The Sentinel – Also near Phuthaditjhaba, it is the access point for a series of trails that lead hikers to the rear of the Drakensberg Amphitheatre and some of the country’s most magnificent scenery.  Geographical features to view are The Sentinel, Devil’s Tooth, the Eastern Buttress and the Tugela Falls.

Discovering cherries, Ficksburg  - The annual Cherry Festival in Ficksburg takes place in November.  It is a three-day event that attracts thousands and entertains with fun activities such as horse- and camel-rides.  Cherry farm tours, however, take place throughout the cherry season, which is in October and November.  Locally made cherry liqueurs, brandies and schnapps should be tasted to complete the experience.

Clarens – A host of things to do and see in Clarens includes the Artist Amble, a route of galleries open to the public; rock art on Schaapplaats Farm; sandstone formations such as Mushroom Rock and Titanic Rock; dinosaur fossils at Sue’s Zoo; fly-fishing as well as bass- and river-fishing; hiking and horse-riding.
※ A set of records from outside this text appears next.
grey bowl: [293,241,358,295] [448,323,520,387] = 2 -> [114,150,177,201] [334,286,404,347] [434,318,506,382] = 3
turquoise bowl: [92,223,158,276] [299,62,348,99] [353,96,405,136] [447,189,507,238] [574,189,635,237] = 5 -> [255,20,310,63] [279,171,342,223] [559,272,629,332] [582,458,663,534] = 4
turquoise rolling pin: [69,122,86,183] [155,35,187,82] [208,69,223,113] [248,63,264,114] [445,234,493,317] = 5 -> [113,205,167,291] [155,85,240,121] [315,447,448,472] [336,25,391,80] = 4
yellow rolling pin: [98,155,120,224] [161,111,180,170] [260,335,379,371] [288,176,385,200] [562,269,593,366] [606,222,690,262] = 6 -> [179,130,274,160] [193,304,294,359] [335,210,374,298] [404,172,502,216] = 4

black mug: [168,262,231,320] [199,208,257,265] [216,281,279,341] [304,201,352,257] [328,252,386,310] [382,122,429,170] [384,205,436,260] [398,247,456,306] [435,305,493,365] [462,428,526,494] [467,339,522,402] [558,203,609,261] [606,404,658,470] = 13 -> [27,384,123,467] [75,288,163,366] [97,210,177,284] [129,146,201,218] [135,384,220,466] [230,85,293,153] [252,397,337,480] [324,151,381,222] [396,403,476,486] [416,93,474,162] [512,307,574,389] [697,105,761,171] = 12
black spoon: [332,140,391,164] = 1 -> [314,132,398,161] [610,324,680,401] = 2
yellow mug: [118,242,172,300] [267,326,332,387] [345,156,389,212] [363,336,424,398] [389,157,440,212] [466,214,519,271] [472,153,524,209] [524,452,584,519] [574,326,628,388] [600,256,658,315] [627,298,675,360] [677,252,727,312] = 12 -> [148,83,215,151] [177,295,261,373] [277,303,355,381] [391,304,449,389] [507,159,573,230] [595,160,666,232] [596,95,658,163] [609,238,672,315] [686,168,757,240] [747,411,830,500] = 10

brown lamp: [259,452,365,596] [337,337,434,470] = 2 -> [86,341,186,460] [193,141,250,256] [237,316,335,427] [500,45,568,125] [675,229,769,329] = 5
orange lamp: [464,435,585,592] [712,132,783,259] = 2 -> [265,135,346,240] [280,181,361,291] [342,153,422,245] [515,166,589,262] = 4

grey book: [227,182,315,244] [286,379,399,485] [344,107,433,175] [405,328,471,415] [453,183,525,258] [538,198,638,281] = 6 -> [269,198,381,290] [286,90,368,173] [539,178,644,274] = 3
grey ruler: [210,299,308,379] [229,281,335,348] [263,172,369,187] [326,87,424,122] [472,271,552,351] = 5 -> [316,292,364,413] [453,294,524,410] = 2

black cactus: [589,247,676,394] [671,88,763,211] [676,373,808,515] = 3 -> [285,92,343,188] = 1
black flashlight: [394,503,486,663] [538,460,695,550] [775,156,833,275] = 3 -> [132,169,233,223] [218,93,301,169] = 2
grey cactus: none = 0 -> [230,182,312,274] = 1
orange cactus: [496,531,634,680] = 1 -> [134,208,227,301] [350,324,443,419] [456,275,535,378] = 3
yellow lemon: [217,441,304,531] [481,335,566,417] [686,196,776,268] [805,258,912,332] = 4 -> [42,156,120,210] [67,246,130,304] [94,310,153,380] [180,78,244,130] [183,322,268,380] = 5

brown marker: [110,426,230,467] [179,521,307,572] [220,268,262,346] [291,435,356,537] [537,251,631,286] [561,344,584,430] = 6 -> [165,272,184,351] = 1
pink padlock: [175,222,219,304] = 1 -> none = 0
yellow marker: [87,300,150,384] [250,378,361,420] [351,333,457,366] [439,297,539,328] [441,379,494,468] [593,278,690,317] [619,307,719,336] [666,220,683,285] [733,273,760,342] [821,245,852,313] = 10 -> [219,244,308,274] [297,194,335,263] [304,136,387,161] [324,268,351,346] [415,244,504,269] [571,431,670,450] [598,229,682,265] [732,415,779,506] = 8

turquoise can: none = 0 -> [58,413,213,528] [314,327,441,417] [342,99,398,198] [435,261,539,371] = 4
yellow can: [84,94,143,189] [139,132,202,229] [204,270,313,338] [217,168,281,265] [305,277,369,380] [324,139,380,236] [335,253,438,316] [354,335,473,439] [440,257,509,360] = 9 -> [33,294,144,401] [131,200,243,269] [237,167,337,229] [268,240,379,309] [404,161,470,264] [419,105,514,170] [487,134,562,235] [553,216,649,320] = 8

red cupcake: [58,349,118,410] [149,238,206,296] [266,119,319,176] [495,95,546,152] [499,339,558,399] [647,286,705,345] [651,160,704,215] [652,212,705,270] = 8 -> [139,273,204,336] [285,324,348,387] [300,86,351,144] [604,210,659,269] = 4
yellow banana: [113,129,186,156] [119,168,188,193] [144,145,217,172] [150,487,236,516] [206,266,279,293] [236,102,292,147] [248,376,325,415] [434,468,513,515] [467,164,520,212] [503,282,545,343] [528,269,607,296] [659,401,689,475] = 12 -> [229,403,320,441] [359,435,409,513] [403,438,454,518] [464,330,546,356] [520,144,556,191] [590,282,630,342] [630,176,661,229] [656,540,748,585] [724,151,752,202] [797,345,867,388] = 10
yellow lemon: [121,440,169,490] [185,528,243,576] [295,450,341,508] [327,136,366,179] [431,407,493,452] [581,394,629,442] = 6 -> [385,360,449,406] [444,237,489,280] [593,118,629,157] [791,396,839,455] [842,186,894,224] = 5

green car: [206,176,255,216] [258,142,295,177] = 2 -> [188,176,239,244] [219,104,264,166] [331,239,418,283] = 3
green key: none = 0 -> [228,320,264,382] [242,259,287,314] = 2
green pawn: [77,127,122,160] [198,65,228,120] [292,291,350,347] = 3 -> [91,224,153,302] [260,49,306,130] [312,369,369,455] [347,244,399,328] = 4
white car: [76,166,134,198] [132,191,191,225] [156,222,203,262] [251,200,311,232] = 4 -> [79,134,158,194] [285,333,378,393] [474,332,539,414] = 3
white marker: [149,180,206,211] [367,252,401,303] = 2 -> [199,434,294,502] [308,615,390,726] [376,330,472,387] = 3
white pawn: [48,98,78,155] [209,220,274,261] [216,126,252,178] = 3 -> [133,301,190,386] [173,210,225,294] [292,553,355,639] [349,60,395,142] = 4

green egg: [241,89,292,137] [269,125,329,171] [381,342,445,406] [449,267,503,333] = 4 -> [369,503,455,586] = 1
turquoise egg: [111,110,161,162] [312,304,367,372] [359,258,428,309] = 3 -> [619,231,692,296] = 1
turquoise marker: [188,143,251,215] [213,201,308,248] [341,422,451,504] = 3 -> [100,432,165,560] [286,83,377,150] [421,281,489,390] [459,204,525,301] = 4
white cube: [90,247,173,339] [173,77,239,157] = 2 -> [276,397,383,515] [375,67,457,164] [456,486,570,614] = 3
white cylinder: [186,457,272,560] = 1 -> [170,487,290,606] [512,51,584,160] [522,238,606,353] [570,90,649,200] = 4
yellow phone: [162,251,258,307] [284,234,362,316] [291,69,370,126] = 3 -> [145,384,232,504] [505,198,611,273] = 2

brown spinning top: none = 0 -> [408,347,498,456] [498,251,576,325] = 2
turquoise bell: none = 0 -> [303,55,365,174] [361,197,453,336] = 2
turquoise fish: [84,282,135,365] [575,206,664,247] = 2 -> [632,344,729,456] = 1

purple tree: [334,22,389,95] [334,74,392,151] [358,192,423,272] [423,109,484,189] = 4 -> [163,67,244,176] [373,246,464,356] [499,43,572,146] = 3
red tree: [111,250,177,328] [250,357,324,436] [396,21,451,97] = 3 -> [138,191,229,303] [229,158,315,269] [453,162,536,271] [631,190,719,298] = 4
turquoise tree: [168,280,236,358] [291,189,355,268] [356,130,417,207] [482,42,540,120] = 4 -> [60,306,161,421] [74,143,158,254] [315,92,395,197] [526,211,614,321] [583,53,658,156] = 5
Sterkfontein Dam, Harrismith – The third largest dam in South Africa, the Sterkfontein Dam is a popular venue for water sports and angling.  Predating the Lesotho Highlands project, the water that fills the dam is pumped up from KwaZulu-Natal.  It is then released into the Wilge River, from where it flows into the Vaal Dam.    The Sterkfontein Dam’s banks are surrounded by a nature reserve where strange rock formations are just as interesting to view as buck and raptors.  Camping and chalet accommodation is available, as well as hiking trails.

Salpeterkrans – At Fouriesburg you will find Salpeterkrans, one of the largest sandstone overhangs in the southern hemisphere, shaped by wind erosion.  It not surprising that it is considered a sacred site where ancestral worship and fertility rites take place.

Rosendal – like the town of Clarens, Rosendal is known for its arty vibe. There are numerous art galleries in and around town, as well as quaint shops and restaurants. The Meerkatkolonie Art Gallery is a must. Rosendal is a popular weekend getaway destination for those who live in Pretoria and Johannesburg.